Wenn ich mich schließlich erschöpft in meine Wohnung zurückziehe, verkrieche ich mich ins Bett und höre Holocene von Bon Iver. Der Song ist nach einer Bar in Portland benannt. Und nach der geologischen Epoche, die wir beenden. Das Lied entstand in einer Winternacht, an Heiligabend, um genau zu sein, auf einem späten Spaziergang. Menschenleere Straßen, meilenweit keine Autos, das Kommen eines Schneesturms in der Luft, Inseln aus Eis auf den Straßen. Plötzlich passt alles zusammen, der Ort, die Zeit des Jahres, existentielle Erleichterung, Demut, das Gefühl, dass die Landschaft, die Stadt, die Luft den Song geschrieben hat. In meinem müden Kopf wiederholt sich immer die eine Stelle: You fucked it friend, it’s on its head, it struck the street. Das bringt es auf den Punkt, fühle ich, obwohl ich gar nicht weiß, was ‚it‘ ist. Bleibt noch etwas zu sagen? Lebewohl Holozän. Es waren gute 11.700 Jahre. Verzeih.

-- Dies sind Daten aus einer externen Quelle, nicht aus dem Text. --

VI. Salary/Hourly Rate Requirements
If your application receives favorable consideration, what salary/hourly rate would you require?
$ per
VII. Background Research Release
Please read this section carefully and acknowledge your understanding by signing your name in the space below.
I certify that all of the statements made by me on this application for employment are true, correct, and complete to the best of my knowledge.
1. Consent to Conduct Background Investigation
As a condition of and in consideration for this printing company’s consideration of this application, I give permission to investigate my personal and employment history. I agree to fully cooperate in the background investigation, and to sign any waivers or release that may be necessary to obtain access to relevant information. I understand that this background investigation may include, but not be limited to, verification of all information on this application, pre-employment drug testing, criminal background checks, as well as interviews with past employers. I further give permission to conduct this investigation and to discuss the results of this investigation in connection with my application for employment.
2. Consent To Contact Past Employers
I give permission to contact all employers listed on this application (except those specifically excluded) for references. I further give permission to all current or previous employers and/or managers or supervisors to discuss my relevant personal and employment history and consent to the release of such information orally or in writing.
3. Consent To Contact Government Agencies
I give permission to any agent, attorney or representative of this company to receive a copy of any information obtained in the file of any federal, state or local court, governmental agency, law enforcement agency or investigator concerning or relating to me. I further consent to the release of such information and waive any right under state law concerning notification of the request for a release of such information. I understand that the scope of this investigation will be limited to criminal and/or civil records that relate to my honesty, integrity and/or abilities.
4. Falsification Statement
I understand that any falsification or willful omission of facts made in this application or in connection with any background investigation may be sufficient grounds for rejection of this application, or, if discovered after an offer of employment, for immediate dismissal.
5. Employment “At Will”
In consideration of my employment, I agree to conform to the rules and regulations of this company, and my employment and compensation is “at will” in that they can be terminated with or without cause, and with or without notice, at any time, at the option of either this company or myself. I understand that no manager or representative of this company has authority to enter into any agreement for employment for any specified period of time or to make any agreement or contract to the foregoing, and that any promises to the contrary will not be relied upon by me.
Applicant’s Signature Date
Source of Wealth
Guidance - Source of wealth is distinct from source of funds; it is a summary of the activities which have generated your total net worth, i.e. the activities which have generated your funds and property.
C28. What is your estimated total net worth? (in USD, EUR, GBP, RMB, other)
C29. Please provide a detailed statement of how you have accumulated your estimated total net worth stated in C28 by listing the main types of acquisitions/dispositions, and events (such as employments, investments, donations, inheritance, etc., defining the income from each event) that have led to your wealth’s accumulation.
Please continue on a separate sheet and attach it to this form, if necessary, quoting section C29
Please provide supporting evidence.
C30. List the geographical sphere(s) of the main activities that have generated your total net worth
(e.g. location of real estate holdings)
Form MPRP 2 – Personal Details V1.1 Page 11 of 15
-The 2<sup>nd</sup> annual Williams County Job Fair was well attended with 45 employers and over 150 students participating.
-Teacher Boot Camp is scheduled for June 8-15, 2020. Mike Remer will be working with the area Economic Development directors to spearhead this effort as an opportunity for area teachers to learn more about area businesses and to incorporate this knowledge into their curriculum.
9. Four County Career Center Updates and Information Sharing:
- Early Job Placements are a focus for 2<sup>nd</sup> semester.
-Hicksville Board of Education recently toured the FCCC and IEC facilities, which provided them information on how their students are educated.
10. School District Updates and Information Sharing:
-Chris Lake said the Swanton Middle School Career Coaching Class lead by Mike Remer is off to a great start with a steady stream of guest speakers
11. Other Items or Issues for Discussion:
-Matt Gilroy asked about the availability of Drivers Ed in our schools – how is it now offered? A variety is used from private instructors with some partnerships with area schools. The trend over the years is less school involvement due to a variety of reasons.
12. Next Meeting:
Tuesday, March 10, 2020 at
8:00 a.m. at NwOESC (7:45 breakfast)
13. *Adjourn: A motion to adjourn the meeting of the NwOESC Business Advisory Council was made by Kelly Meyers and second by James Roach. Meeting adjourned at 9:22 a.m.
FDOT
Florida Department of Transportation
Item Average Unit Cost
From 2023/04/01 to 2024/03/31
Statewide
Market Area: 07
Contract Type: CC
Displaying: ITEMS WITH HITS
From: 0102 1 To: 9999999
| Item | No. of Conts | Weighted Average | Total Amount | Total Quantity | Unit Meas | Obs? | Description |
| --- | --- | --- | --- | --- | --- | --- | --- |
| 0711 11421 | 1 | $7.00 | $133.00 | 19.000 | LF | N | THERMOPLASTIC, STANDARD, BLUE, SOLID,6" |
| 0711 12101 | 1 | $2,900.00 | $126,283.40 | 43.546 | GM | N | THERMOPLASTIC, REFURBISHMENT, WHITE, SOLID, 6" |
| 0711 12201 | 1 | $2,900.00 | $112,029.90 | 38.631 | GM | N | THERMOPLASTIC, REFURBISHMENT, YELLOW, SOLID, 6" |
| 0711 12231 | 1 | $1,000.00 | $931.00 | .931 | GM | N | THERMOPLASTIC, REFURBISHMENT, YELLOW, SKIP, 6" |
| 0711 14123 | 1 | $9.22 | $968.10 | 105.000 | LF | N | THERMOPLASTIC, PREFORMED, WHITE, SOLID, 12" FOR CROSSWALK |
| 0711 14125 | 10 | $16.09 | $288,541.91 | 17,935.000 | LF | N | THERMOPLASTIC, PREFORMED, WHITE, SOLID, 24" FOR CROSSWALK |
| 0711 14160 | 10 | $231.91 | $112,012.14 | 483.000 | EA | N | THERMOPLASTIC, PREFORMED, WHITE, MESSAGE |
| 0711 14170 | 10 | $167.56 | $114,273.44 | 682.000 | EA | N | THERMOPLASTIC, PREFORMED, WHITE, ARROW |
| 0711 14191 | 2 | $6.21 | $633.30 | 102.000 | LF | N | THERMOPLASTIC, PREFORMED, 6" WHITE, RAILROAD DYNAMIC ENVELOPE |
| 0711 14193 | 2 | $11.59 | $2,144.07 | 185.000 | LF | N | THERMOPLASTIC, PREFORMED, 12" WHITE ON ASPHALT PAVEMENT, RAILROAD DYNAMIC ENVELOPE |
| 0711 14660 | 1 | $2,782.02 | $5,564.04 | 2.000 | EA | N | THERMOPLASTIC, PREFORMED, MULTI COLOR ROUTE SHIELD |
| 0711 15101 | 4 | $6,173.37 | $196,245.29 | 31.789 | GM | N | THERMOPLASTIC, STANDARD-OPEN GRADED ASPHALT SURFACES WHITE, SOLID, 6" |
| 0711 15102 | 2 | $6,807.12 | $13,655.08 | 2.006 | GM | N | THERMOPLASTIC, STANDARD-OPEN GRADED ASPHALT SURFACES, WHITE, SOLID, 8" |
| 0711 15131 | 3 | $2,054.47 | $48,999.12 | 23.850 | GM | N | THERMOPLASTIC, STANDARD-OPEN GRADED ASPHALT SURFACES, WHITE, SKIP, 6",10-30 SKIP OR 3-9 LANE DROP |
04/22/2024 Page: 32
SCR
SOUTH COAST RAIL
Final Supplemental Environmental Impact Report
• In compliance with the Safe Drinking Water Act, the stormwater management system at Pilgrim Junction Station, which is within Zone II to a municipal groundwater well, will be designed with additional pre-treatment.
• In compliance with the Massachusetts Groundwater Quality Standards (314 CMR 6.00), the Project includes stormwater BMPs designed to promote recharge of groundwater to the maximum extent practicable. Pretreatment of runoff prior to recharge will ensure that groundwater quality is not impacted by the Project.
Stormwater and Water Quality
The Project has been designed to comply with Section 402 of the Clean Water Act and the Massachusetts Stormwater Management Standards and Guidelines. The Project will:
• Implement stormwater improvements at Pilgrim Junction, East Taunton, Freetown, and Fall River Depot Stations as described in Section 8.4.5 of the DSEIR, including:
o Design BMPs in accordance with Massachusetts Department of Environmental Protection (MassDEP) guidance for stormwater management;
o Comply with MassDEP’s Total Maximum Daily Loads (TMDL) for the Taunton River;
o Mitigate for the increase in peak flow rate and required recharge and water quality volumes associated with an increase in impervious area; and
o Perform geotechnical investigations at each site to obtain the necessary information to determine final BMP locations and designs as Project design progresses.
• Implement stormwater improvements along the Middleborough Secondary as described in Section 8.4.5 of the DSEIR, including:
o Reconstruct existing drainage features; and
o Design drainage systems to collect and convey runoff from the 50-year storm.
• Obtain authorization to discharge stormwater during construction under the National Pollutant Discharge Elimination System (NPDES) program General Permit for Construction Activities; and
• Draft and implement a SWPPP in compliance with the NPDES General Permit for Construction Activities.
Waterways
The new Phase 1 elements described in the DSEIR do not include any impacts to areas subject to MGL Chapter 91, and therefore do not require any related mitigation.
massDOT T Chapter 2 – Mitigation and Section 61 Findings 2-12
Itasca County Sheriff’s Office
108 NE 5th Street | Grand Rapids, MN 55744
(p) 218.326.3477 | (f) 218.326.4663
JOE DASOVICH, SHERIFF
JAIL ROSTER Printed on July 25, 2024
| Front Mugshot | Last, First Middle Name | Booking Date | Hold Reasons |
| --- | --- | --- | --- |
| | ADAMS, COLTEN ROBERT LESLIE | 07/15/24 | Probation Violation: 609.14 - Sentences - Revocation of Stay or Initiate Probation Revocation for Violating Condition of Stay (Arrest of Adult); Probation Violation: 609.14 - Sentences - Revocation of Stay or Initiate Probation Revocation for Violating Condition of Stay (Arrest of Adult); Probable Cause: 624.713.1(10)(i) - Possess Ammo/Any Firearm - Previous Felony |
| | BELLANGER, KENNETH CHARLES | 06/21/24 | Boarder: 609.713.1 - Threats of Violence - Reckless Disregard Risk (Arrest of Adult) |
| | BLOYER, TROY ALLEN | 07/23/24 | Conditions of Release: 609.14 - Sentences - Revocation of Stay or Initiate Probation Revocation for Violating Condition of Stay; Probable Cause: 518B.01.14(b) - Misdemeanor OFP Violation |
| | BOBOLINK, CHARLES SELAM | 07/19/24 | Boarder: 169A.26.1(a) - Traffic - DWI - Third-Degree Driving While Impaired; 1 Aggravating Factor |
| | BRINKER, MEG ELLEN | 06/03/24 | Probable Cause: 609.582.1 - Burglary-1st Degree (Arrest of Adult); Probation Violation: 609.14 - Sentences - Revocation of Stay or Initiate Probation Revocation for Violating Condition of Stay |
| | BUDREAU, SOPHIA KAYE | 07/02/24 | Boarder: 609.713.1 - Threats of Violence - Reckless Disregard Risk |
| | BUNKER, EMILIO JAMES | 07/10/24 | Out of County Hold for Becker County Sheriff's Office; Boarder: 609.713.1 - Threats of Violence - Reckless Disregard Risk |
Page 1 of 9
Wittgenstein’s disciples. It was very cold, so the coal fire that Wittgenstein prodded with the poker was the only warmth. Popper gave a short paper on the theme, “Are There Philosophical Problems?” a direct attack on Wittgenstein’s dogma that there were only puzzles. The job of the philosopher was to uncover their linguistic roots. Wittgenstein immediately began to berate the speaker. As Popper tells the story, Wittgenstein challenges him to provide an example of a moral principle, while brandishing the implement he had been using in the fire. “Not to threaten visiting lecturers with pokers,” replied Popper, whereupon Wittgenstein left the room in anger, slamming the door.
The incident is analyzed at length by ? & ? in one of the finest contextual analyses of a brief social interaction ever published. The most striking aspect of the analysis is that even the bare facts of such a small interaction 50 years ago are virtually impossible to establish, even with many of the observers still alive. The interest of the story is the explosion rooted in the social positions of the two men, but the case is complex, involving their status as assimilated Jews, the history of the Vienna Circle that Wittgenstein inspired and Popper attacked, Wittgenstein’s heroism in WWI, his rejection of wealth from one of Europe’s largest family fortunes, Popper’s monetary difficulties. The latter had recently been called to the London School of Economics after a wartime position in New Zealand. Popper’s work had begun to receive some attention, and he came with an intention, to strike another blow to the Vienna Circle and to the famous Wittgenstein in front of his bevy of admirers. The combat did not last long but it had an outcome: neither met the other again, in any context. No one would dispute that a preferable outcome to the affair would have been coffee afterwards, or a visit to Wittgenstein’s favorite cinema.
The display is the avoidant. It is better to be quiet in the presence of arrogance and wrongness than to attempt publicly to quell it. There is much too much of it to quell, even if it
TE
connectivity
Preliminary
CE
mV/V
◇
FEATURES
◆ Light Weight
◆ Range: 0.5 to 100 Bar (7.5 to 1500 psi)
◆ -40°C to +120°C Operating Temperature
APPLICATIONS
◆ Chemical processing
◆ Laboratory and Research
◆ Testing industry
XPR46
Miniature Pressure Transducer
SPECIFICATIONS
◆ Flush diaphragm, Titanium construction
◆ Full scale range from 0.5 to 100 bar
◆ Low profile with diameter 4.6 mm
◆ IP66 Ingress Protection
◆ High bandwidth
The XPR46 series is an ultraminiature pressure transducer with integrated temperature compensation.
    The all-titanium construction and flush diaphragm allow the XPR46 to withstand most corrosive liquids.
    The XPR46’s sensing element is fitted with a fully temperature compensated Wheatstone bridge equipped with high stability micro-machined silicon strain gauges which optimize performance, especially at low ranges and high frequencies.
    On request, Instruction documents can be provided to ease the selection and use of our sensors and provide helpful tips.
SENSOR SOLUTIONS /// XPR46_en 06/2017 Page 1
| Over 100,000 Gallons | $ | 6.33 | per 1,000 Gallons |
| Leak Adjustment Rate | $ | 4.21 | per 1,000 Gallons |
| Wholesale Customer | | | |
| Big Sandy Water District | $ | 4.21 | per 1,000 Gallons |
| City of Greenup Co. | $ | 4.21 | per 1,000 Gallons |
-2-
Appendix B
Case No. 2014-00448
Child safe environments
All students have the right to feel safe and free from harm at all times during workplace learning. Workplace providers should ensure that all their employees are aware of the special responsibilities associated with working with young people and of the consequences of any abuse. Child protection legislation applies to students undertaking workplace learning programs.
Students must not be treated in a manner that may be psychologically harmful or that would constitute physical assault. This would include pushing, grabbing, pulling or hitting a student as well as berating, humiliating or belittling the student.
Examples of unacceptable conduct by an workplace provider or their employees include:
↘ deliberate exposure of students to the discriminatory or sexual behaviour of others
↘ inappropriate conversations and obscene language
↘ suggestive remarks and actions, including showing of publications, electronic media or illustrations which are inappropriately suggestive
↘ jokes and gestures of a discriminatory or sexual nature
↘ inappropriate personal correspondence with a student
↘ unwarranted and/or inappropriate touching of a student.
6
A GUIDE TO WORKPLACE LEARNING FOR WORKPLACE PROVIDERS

Mit zwei Freunden tausche ich mich in einer Chat-Gruppe über den Tod aus. Sie heißt Don’t bury the Dead. Darin Bücher zum Tod, Ausstellungen zum Tod, Podcasts zum Tod. Einer der Freunde ist überzeugt, dass es falsch ist, seinen Frieden mit dem Tod zu machen. Ich schicke ihm zwei Verse von Dylan Thomas: Do not go gentle into that good night. / Rage, rage against the dying of the light. Der Freund reagiert mit einem brennenden Herz. Auf Wanderungen schreiben wir die Verse in Gipfelbücher.